Innovation is often the big differentiator between organizations that succeed and those that don’t, Britt Andreatta, CEO of a learning company, told attendees at the Society for Human Resource Management's annual conference June 13.
Referencing a 2010 global study, Andreatta said research revealed that 84% of executives tied future success to innovation. Still, she said, most organizations fall short in behaviors that actually support innovation.
She said she has seen a difference, at times, between what a company says and what it does. “I’ve gone into some organizations that have the most beautiful mission statements on the wall and have even spent thousands of dollars on art work for their values and mission statements around innovation and creativity, and yet …[it’s] a culture of blame and shame,” said Andreatta. “Even though they say ‘trying and failing is okay,’ the minute someone fails, they’re completely sidelined, or ridiculed, or rejected.”
That disconnect can have a profound impact on employees, according to 2015 research: Andreatta said researchers studying exclusion administered a mildly exclusionary experience and found that, based on MRI readings, subjects’ brains registered the exclusion as physical pain. “Think about that,” she said, to conference attendees. “[Y]our body registers [exclusion] as if you were hit.
To prevent such situations, learning and development pros can prioritize organizational characteristics and leadership qualities that foster a culture of creativity and maximize innovation, Andreatta said.
Notably, those qualities differ from role to role.

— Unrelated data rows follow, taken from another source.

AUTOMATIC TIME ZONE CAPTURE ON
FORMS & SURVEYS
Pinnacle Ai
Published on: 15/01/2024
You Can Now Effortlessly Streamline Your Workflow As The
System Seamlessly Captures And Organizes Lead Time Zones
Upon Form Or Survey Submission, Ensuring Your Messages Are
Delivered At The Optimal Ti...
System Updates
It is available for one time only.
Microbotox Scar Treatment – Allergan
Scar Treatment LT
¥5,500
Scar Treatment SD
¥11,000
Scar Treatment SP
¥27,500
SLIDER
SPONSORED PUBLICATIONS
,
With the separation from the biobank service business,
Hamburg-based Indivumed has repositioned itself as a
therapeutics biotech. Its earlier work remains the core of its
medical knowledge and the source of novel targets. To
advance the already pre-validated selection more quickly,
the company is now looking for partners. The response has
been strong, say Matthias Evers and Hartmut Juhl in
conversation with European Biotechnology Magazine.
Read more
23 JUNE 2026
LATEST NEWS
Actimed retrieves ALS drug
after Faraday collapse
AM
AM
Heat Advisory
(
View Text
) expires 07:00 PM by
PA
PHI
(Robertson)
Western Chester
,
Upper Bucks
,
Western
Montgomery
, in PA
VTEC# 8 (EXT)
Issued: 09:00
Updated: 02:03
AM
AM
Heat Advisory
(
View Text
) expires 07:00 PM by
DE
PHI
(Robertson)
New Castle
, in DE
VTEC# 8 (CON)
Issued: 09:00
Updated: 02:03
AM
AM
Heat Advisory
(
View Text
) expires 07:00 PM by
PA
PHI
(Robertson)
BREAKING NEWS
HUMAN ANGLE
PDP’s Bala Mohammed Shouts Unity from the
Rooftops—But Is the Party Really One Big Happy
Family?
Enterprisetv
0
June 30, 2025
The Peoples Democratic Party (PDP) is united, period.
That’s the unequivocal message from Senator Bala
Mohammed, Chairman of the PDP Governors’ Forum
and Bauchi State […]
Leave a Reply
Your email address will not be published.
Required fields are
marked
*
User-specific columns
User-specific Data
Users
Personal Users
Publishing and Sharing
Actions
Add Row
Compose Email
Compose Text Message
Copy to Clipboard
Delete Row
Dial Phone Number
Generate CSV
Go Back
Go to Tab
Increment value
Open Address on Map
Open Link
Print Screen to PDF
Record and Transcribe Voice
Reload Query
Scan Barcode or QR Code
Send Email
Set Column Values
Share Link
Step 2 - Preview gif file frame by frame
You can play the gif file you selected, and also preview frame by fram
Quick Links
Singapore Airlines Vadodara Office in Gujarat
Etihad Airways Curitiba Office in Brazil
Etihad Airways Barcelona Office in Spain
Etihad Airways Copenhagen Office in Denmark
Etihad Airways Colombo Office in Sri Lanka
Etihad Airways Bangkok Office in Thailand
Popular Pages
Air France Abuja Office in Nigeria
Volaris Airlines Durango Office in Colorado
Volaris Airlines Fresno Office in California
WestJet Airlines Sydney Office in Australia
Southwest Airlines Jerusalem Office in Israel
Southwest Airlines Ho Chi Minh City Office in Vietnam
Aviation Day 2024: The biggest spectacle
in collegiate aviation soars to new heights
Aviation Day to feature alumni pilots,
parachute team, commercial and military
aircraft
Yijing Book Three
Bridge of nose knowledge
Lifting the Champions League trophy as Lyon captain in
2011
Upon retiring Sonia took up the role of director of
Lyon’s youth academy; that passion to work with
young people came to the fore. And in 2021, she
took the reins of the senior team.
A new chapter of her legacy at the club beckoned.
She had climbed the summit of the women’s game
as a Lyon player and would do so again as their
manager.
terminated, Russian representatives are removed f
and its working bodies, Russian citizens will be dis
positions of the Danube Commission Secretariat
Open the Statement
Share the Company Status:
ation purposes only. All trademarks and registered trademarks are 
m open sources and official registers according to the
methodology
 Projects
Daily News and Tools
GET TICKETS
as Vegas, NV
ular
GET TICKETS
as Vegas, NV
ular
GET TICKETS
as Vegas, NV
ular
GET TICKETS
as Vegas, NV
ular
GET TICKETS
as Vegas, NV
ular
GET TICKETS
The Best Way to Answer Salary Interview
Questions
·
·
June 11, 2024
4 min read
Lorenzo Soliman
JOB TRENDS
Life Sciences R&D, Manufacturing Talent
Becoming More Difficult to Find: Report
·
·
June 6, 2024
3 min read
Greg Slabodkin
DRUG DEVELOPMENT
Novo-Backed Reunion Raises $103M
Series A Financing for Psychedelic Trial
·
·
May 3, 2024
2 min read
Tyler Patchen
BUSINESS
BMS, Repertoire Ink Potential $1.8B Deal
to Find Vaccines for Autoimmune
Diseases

“For managers, it's in your daily words and actions that you create the culture in which people can thrive or falter. If you want to cultivate creativity and innovation, you have to know what psychological safety is and how to create it every day,” she explained in a follow-up interview with HR Dive.
For executives, whom she described as anyone with decision-making authority or influence at the VP level and above, “your organization will ultimately only succeed [in] an environment where people are encouraged and supported in learning and innovating. Your policies, practices and personal actions send the message about what you really support. Be intentional about creating a culture in which people can do their best work.”
In her message to learning leaders, Andreatta said “neuroscience has proven that people can learn new skills, including creativity, at any time in life, so be sure your learning strategy and catalog gives employees, [including] managers and executives, the information they need to succeed.”
Ultimately, Andreatta said, “we want to always be learning,” and that requires strong cultural facilitation and support.